● REQUIRED WORK:
Revise the listing below so that each "catalogue" becomes "catalog", leaving every other line as it stands.

* START DATA SUPPLIED *

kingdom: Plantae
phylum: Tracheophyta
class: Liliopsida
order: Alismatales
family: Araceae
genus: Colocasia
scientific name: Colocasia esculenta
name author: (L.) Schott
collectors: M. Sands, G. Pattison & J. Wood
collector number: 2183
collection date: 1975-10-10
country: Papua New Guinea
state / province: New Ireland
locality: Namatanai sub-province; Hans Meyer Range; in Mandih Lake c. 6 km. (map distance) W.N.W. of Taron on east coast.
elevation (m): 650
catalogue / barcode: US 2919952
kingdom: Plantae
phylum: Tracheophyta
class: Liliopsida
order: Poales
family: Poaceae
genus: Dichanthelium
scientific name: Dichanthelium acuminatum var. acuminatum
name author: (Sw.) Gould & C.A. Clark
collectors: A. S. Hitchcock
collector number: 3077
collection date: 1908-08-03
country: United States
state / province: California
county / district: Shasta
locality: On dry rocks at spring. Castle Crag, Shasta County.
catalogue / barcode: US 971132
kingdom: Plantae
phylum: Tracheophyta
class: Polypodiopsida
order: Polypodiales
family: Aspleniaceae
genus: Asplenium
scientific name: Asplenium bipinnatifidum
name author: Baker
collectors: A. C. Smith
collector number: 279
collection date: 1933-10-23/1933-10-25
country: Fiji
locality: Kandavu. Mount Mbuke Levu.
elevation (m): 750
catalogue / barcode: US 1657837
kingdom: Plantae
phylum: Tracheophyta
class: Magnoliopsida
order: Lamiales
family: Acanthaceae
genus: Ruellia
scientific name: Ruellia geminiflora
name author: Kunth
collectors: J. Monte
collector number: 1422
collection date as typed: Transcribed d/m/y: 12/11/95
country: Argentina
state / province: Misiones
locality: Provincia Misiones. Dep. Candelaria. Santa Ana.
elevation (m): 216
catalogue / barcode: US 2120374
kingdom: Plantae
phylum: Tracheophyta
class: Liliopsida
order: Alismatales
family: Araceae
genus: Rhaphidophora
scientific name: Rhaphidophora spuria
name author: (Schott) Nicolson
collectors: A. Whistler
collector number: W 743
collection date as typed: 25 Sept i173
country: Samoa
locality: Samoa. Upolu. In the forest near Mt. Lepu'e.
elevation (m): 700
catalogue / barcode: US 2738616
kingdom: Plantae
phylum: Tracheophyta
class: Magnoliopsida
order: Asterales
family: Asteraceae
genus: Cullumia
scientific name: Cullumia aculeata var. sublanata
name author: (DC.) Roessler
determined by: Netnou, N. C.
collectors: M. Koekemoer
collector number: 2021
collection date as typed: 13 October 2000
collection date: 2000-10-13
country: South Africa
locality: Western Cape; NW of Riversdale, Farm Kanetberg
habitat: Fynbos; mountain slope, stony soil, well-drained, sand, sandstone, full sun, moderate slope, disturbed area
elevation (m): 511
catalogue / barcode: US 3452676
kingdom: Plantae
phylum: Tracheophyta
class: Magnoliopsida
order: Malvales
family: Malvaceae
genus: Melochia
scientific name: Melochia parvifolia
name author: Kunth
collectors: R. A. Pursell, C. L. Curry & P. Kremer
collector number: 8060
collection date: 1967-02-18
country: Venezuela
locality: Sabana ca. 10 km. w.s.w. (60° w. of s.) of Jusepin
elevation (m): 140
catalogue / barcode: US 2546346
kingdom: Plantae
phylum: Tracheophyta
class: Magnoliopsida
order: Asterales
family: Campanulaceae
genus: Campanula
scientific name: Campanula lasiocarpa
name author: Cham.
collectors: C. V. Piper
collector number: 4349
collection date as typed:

* END DATA SUPPLIED *

● RESULT OF THIS EXERCISE:
kingdom: Plantae
phylum: Tracheophyta
class: Liliopsida
order: Alismatales
family: Araceae
genus: Colocasia
scientific name: Colocasia esculenta
name author: (L.) Schott
collectors: M. Sands, G. Pattison & J. Wood
collector number: 2183
collection date: 1975-10-10
country: Papua New Guinea
state / province: New Ireland
locality: Namatanai sub-province; Hans Meyer Range; in Mandih Lake c. 6 km. (map distance) W.N.W. of Taron on east coast.
elevation (m): 650
catalog / barcode: US 2919952
kingdom: Plantae
phylum: Tracheophyta
class: Liliopsida
order: Poales
family: Poaceae
genus: Dichanthelium
scientific name: Dichanthelium acuminatum var. acuminatum
name author: (Sw.) Gould & C.A. Clark
collectors: A. S. Hitchcock
collector number: 3077
collection date: 1908-08-03
country: United States
state / province: California
county / district: Shasta
locality: On dry rocks at spring. Castle Crag, Shasta County.
catalog / barcode: US 971132
kingdom: Plantae
phylum: Tracheophyta
class: Polypodiopsida
order: Polypodiales
family: Aspleniaceae
genus: Asplenium
scientific name: Asplenium bipinnatifidum
name author: Baker
collectors: A. C. Smith
collector number: 279
collection date: 1933-10-23/1933-10-25
country: Fiji
locality: Kandavu. Mount Mbuke Levu.
elevation (m): 750
catalog / barcode: US 1657837
kingdom: Plantae
phylum: Tracheophyta
class: Magnoliopsida
order: Lamiales
family: Acanthaceae
genus: Ruellia
scientific name: Ruellia geminiflora
name author: Kunth
collectors: J. Monte
collector number: 1422
collection date as typed: Transcribed d/m/y: 12/11/95
country: Argentina
state / province: Misiones
locality: Provincia Misiones. Dep. Candelaria. Santa Ana.
elevation (m): 216
catalog / barcode: US 2120374
kingdom: Plantae
phylum: Tracheophyta
class: Liliopsida
order: Alismatales
family: Araceae
genus: Rhaphidophora
scientific name: Rhaphidophora spuria
name author: (Schott) Nicolson
collectors: A. Whistler
collector number: W 743
collection date as typed: 25 Sept i173
country: Samoa
locality: Samoa. Upolu. In the forest near Mt. Lepu'e.
elevation (m): 700
catalog / barcode: US 2738616
kingdom: Plantae
phylum: Tracheophyta
class: Magnoliopsida
order: Asterales
family: Asteraceae
genus: Cullumia
scientific name: Cullumia aculeata var. sublanata
name author: (DC.) Roessler
determined by: Netnou, N. C.
collectors: M. Koekemoer
collector number: 2021
collection date as typed: 13 October 2000
collection date: 2000-10-13
country: South Africa
locality: Western Cape; NW of Riversdale, Farm Kanetberg
habitat: Fynbos; mountain slope, stony soil, well-drained, sand, sandstone, full sun, moderate slope, disturbed area
elevation (m): 511
catalog / barcode: US 3452676
kingdom: Plantae
phylum: Tracheophyta
class: Magnoliopsida
order: Malvales
family: Malvaceae
genus: Melochia
scientific name: Melochia parvifolia
name author: Kunth
collectors: R. A. Pursell, C. L. Curry & P. Kremer
collector number: 8060
collection date: 1967-02-18
country: Venezuela
locality: Sabana ca. 10 km. w.s.w. (60° w. of s.) of Jusepin
elevation (m): 140
catalog / barcode: US 2546346
kingdom: Plantae
phylum: Tracheophyta
class: Magnoliopsida
order: Asterales
family: Campanulaceae
genus: Campanula
scientific name: Campanula lasiocarpa
name author: Cham.
collectors: C. V. Piper
collector number: 4349
collection date as typed:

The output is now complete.